Senadores de MS gastaram mais de R$ 813 mil em 2017 com cota parlamentar. Chaves é o campeão!

Notas fiscais que totalizam R$ 30 mil em viagens de jatinho em apenas um mês, hospedagens em flats de luxo aos fins de semana e refeições que ficam bem acima do valor médio pago por um almoço no Brasil – com a conta passando de R$ 1.000. Esses são alguns dos reembolsos solicitados pelos senadores em 2017, totalizando gastos com cota parlamentar que somam R$ 26.633.775,04.

Somente os três senadores de Mato Grosso do Sul – Pedro Chaves, Simone Tebet e Waldemir Moka – gastaram R$ 813.273,93, conforme consulta aos dados dos gastos disponíveis na seção de transparência e dados abertos no site do Senado Federal. Pedro Chaves gastou, em todo o ano passado com cota parlamentar, R$ 392.391,14, sendo o senador de Mato Grosso do Sul com o maior montante de despesas, enquanto em 2º lugar aparece o senador Waldemir Moka com R$ 254.502,95 e, obviamente, em 3º a senadora Simone Tebet com R$ 166.379,84.

Cada senador tem um limite de gastos, fixado de acordo com o Estado pelo qual se elegeu e, no caso de Mato Grosso do Sul, o valor mensal máximo para reembolso ultrapassa R$ 32,9 mil por senador. O valor da cota é definido de acordo com o preço da tarifa aérea cobrada entre Brasília e a capital do Estado pelo qual o senador foi eleito. Essa verba pode ser usada para pagar transporte, alimentação, publicidade, consultorias, aluguel de escritório no Estado do senador, serviços de segurança, entre outros.

O reembolso do valor ocorre até cinco dias úteis depois da apresentação da nota. O prazo para solicitar o ressarcimento é 31 de março do ano seguinte ao da emissão do documento. Isso significa que os senadores podem levar meses para pedir o reembolso. O senador Pedro Chaves foi o que mais gastou no Senado Federal com “aquisição de material de consumo para uso no escritório político, inclusive aquisição ou locação de software, despesas postais, aquisição de publicações, locação de móveis e de equipamentos”: R$ 71.718,84 em notas fiscais.
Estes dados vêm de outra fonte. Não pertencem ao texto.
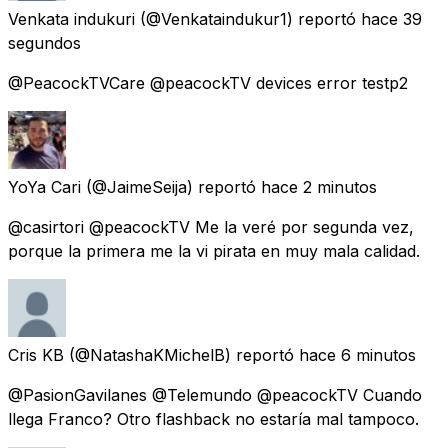
Venkata indukuri
(@Venkataindukur1) reportó
hace 39
segundos
@PeacockTVCare @peacockTV devices error testp2
YoYa Cari
(@JaimeSeija) reportó
hace 2 minutos
@casirtori @peacockTV Me la veré por segunda vez,
porque la primera me la vi pirata en muy mala calidad.
Cris KB
(@NatashaKMichelB) reportó
hace 6 minutos
@PasionGavilanes @Telemundo @peacockTV Cuando
llega Franco? Otro flashback no estaría mal tampoco.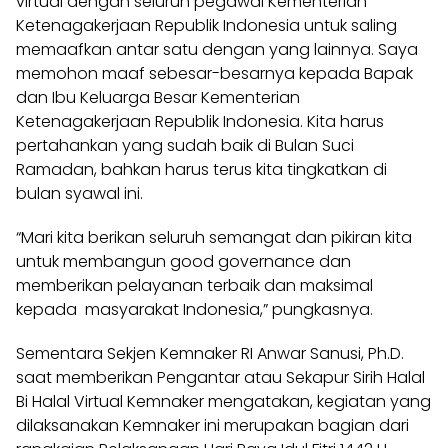
virtual dengan seluruh pegawai Kementerian
Ketenagakerjaan Republik Indonesia untuk saling
memaafkan antar satu dengan yang lainnya. Saya
memohon maaf sebesar-besarnya kepada Bapak
dan Ibu Keluarga Besar Kementerian
Ketenagakerjaan Republik Indonesia. Kita harus
pertahankan yang sudah baik di Bulan Suci
Ramadan, bahkan harus terus kita tingkatkan di
bulan syawal ini.
“Mari kita berikan seluruh semangat dan pikiran kita
untuk membangun good governance dan
memberikan pelayanan terbaik dan maksimal
kepada masyarakat Indonesia,” pungkasnya.
Sementara Sekjen Kemnaker RI Anwar Sanusi, Ph.D.
saat memberikan Pengantar atau Sekapur Sirih Halal
Bi Halal Virtual Kemnaker mengatakan, kegiatan yang
dilaksanakan Kemnaker ini merupakan bagian dari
A assessoria dele afirma que os gastos são relacionados, principalmente, à locação de móveis e equipamentos de informática. “A equipe do escritório em Mato Grosso do Sul trabalha em ambiente locado, monitorado por câmeras de segurança e, para atender à demanda da equipe de trabalho, foram locados móveis, equipamentos de informática de todo o tipo, além da aquisição de material de escritório e limpeza”, diz trecho da nota.

Pedro Chaves, além dos R$ 71,7 mil com correios e material para escritório político, também gastou R$ 108.019,99 com consultoria e pesquisas, R$ 14.067,12 com locomoção, hospedagem e alimentação, R$ 28.390,00 com divulgação do mandato, R$ 64.397,50 com passagens aéreas, R$ 14.400,00 com segurança privada, R$ 91.397,69 com aluguel de imóveis e despesas relacionadas.

Já o senador Waldemir Moka gastou R$ 29.110,00 com consultoria e pesquisas, R$ 58.732,30 com locomoção, hospedagem e alimentação, R$ 10.625,00 com divulgação do mandato, R$ 68.342,03 com passagens aéreas, R$ 75.526,76 com aluguel de imóveis e despesas relacionadas e R$ 12.166,86 com correios e material para escritório político.

A senadora Simone Tebet por sua vez gastou R$ 6.000,00 com consultoria e pesquisas, R$ 11.873,66 com locomoção, hospedagem e alimentação, R$ 15.100,00 com divulgação do mandato, R$ 59.643,29 com passagens aéreas, R$ 72.555,02 com aluguel de imóveis e despesas relacionadas e R$ 1.207,87 com correios e material para escritório político.